→ WRITTEN REQUEST: Edit the records from their start through the line containing "genus: Cardamine", putting "vernacular name" wherever "common name" appears and keeping everything else unchanged. Return only those lines.

--- start ENTRIES ---

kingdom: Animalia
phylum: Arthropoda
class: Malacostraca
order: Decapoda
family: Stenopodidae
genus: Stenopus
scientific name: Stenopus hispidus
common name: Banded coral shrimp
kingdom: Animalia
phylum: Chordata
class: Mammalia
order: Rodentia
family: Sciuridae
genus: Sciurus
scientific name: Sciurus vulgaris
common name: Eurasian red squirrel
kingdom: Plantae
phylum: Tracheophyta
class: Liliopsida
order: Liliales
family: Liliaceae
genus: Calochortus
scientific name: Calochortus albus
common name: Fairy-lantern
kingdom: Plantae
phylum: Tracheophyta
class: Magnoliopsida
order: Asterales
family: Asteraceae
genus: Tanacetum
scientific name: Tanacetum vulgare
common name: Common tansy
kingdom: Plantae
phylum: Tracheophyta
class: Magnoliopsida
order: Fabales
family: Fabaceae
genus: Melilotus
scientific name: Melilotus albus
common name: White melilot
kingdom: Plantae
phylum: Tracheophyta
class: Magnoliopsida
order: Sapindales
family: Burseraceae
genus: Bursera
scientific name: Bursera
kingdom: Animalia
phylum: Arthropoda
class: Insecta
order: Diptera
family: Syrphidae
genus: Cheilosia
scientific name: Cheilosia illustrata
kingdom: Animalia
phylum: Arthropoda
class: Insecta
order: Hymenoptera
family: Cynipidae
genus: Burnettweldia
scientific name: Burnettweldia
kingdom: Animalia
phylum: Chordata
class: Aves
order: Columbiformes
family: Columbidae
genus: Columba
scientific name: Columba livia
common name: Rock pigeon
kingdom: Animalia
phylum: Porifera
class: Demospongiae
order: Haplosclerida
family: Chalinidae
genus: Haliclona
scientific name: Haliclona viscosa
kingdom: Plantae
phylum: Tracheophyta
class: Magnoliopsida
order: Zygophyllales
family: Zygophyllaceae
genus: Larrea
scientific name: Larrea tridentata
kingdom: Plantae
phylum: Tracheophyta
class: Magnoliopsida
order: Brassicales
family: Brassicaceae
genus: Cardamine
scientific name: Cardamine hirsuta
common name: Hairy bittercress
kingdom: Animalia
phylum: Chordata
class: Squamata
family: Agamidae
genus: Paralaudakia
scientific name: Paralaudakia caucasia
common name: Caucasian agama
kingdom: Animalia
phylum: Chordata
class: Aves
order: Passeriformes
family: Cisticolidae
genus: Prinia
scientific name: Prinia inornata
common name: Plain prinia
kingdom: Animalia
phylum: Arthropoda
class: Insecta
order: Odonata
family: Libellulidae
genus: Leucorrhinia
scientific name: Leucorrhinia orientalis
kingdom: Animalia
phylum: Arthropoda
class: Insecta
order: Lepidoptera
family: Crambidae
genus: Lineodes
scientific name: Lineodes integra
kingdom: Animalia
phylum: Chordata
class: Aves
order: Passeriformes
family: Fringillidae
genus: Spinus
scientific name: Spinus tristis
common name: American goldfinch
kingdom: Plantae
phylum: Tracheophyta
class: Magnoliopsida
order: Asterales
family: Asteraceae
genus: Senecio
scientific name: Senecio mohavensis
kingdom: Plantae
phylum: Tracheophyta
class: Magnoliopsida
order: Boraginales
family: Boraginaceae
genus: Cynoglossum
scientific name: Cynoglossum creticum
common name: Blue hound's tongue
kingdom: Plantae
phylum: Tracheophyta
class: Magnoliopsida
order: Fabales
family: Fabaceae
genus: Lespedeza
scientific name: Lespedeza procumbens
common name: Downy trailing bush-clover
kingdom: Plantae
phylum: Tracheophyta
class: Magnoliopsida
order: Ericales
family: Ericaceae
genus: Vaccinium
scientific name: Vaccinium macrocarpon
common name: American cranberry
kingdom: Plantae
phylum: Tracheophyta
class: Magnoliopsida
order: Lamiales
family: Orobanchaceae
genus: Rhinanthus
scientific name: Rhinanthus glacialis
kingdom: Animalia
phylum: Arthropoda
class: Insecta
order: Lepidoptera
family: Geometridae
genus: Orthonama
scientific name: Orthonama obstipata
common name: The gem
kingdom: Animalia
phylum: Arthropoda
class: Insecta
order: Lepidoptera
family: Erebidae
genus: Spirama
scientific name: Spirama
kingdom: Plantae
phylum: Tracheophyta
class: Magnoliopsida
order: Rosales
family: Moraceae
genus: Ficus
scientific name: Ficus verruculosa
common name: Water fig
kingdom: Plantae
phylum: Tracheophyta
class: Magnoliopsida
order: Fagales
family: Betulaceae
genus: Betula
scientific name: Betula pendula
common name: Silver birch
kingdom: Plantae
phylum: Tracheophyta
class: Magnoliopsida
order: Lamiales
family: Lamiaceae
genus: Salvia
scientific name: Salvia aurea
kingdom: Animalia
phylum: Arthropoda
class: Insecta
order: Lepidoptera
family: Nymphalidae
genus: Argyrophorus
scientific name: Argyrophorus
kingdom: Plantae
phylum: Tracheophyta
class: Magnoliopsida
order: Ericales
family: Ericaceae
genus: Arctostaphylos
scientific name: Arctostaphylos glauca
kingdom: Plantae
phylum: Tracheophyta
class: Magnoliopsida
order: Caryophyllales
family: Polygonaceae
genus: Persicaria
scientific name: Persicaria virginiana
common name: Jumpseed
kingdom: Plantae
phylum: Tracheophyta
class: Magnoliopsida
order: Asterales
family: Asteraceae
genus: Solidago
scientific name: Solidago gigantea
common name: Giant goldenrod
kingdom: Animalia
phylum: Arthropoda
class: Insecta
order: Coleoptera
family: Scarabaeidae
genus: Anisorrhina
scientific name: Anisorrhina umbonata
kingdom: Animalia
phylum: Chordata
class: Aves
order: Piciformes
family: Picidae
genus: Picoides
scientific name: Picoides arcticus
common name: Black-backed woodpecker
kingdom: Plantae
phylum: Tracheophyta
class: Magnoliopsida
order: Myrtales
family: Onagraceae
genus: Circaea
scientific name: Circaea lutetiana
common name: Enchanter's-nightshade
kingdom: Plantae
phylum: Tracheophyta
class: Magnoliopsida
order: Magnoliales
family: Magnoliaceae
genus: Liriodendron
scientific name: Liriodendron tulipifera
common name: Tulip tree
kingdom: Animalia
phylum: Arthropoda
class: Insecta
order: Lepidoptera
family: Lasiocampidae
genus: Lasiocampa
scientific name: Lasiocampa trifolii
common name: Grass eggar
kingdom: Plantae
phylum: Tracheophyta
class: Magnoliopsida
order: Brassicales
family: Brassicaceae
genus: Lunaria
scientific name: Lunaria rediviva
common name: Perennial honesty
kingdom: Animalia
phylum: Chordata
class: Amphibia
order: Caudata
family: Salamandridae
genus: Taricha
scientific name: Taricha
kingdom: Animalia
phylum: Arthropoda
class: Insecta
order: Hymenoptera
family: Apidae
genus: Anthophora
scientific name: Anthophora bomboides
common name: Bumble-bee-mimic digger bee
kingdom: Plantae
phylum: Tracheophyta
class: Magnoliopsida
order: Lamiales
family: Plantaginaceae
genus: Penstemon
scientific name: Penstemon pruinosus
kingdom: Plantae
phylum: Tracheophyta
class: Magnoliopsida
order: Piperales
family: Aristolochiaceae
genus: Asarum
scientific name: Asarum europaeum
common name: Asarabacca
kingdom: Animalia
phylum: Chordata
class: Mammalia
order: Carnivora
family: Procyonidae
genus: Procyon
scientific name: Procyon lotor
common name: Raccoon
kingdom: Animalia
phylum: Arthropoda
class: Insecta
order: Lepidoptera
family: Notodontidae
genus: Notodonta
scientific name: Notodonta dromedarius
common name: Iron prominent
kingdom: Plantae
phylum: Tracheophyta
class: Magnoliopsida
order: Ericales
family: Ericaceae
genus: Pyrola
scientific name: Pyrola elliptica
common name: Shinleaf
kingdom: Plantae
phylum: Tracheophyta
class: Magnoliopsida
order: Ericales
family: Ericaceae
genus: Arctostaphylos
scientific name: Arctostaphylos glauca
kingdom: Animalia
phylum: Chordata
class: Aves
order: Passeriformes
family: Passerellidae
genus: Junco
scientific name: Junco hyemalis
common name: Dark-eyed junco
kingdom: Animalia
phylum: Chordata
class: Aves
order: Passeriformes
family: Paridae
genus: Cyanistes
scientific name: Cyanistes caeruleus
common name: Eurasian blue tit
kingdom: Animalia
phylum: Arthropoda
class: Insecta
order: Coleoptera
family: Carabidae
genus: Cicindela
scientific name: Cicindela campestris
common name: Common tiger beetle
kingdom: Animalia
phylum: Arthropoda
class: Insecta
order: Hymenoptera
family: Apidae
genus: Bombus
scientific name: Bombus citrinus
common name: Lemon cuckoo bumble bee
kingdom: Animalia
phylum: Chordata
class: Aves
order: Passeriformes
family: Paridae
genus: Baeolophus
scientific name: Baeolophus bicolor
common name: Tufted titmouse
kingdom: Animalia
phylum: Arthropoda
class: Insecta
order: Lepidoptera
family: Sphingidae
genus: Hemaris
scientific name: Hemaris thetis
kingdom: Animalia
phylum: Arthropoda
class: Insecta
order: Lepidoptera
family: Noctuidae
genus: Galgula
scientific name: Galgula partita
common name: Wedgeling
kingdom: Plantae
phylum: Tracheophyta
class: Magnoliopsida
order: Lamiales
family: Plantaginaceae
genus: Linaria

--- end ENTRIES ---

→ SOLUTION:
kingdom: Animalia
phylum: Arthropoda
class: Malacostraca
order: Decapoda
family: Stenopodidae
genus: Stenopus
scientific name: Stenopus hispidus
vernacular name: Banded coral shrimp
kingdom: Animalia
phylum: Chordata
class: Mammalia
order: Rodentia
family: Sciuridae
genus: Sciurus
scientific name: Sciurus vulgaris
vernacular name: Eurasian red squirrel
kingdom: Plantae
phylum: Tracheophyta
class: Liliopsida
order: Liliales
family: Liliaceae
genus: Calochortus
scientific name: Calochortus albus
vernacular name: Fairy-lantern
kingdom: Plantae
phylum: Tracheophyta
class: Magnoliopsida
order: Asterales
family: Asteraceae
genus: Tanacetum
scientific name: Tanacetum vulgare
vernacular name: Common tansy
kingdom: Plantae
phylum: Tracheophyta
class: Magnoliopsida
order: Fabales
family: Fabaceae
genus: Melilotus
scientific name: Melilotus albus
vernacular name: White melilot
kingdom: Plantae
phylum: Tracheophyta
class: Magnoliopsida
order: Sapindales
family: Burseraceae
genus: Bursera
scientific name: Bursera
kingdom: Animalia
phylum: Arthropoda
class: Insecta
order: Diptera
family: Syrphidae
genus: Cheilosia
scientific name: Cheilosia illustrata
kingdom: Animalia
phylum: Arthropoda
class: Insecta
order: Hymenoptera
family: Cynipidae
genus: Burnettweldia
scientific name: Burnettweldia
kingdom: Animalia
phylum: Chordata
class: Aves
order: Columbiformes
family: Columbidae
genus: Columba
scientific name: Columba livia
vernacular name: Rock pigeon
kingdom: Animalia
phylum: Porifera
class: Demospongiae
order: Haplosclerida
family: Chalinidae
genus: Haliclona
scientific name: Haliclona viscosa
kingdom: Plantae
phylum: Tracheophyta
class: Magnoliopsida
order: Zygophyllales
family: Zygophyllaceae
genus: Larrea
scientific name: Larrea tridentata
kingdom: Plantae
phylum: Tracheophyta
class: Magnoliopsida
order: Brassicales
family: Brassicaceae
genus: Cardamine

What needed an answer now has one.